**Action item**
Would you transcribe each entry precisely as it stands, setting aside any images?

**Materials provided**

╭──

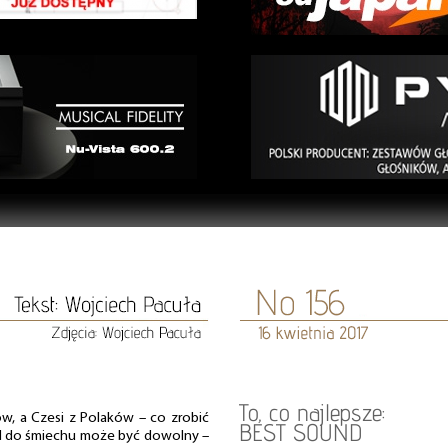
To, co najlepsze:
ów, a Czesi z Polaków – co zrobić
BEST SOUND
wód do śmiechu może być dowolny –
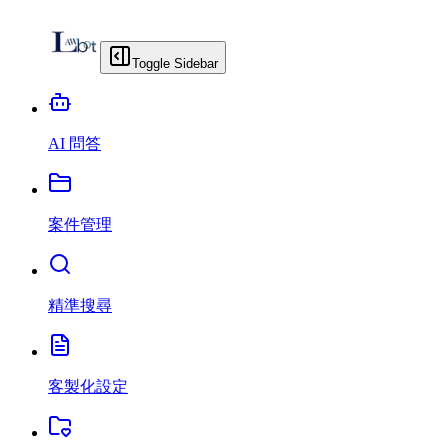
Toggle Sidebar
AI 問答
案件管理
精準搜尋
客製化設定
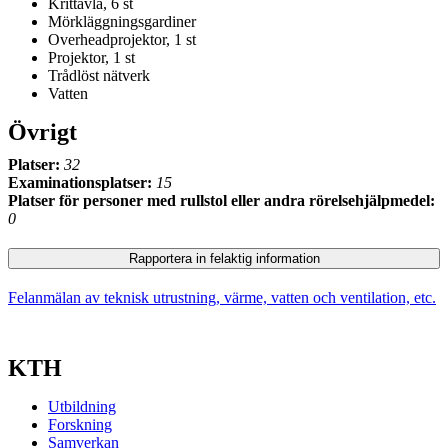
Krittavla, 6 st
Mörkläggningsgardiner
Overheadprojektor, 1 st
Projektor, 1 st
Trådlöst nätverk
Vatten
Övrigt
Platser:
32
Examinationsplatser:
15
Platser för personer med rullstol eller andra rörelsehjälpmedel:
0
Rapportera in felaktig information
Felanmälan av teknisk utrustning, värme, vatten och ventilation, etc.
KTH
Utbildning
Forskning
Samverkan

╰──

**Task result**
To, co najlepsze:
ów, a Czesi z Polaków – co zrobić
BEST SOUND
wód do śmiechu może być dowolny –
Toggle Sidebar
AI 問答
案件管理
精準搜尋
客製化設定
Krittavla, 6 st
Mörkläggningsgardiner
Overheadprojektor, 1 st
Projektor, 1 st
Trådlöst nätverk
Vatten
Övrigt
Platser:
32
Examinationsplatser:
15
Platser för personer med rullstol eller andra rörelsehjälpmedel:
0
Rapportera in felaktig information
Felanmälan av teknisk utrustning, värme, vatten och ventilation, etc.
KTH
Utbildning
Forskning
Samverkan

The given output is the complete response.